Brain cancers are the most common solid tumours in children and the most deadly, causing more deaths than all others combined despite the overall survival rate for childhood cancer being above 80 per cent.
Diffuse Intrinsic Pontine Glioma (DIPG) is being targeted in the new research, with few effective treatments for the rare and highly aggressive childhood brain cancer.
Only one in 10 children survive for two years after diagnosis and less than one in 100 survive for five years.
Coming from the Medical Research Future Fund over seven years, the money will also be spent on a new national consortium for clinical trials.
The consortium will work with other countries and sectors to develop new research and better clinical care.
"Research is a key weapon in our unrelenting fight against DIPG and childhood brain cancer," Health Minister Mark Butler said.
"We need bold and innovative research approaches to find treatments and a cure for DIPG and childhood brain cancer.
With Sunday marking World Cancer Day, the Red Cross and Cancer Council are calling on Australians to donate blood and plasma.
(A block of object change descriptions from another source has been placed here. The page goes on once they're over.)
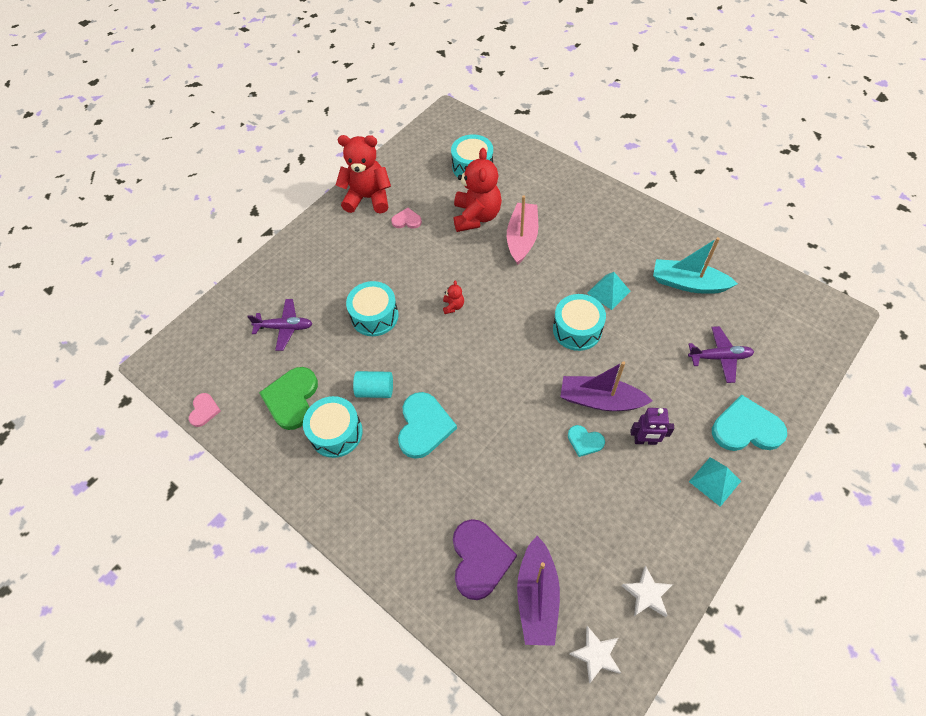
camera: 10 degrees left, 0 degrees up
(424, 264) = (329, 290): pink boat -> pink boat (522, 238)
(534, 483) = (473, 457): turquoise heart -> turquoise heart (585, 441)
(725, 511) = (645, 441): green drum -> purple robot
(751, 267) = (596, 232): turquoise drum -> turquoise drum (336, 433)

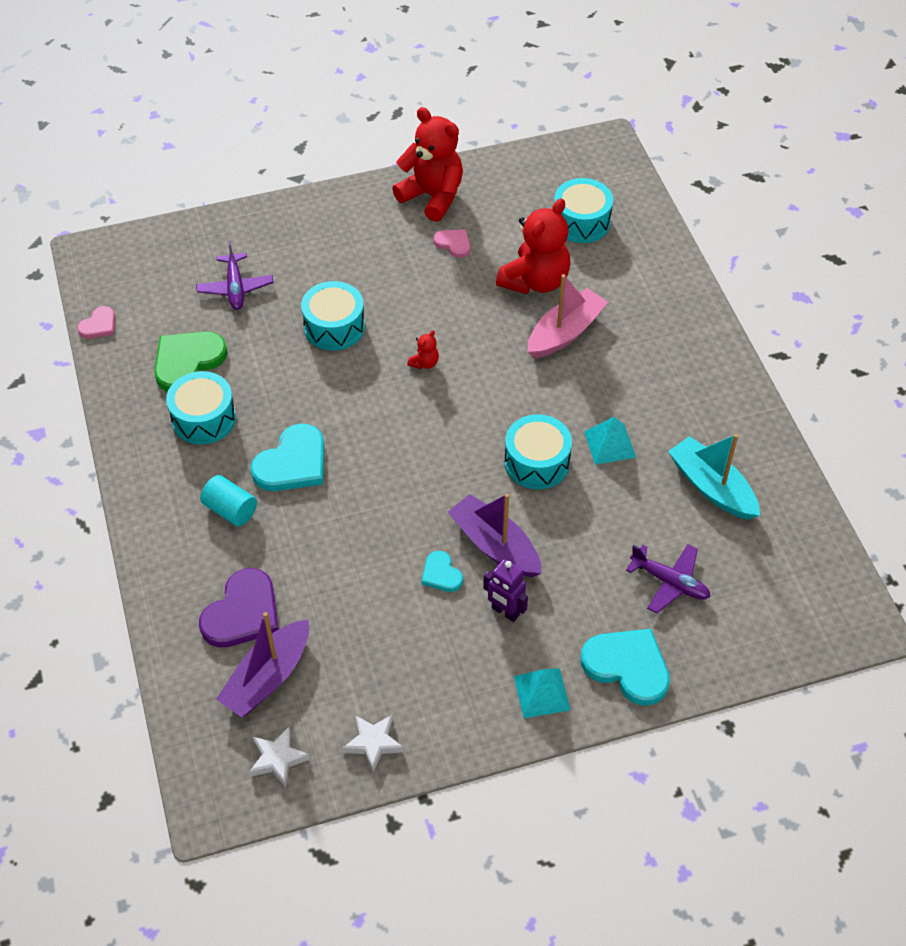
camera: 30 degrees right, 5 degrees down
(285, 328) = (235, 288): purple plane -> purple plane turned 45 degrees clockwise
(375, 390) = (274, 400): turquoise cylinder -> turquoise cylinder (230, 510)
People living with cancer are the biggest users of donated blood in Australia and rely more heavily on blood than ever before, the organisations said.
A third of donated blood is used to treat cancer and blood diseases.
More than 10,000 blood donations are needed every week for people living with cancer and this is expected to jump by more than 70 per cent by 2040.
Almost half of Australians will be diagnosed with cancer by the age of 85.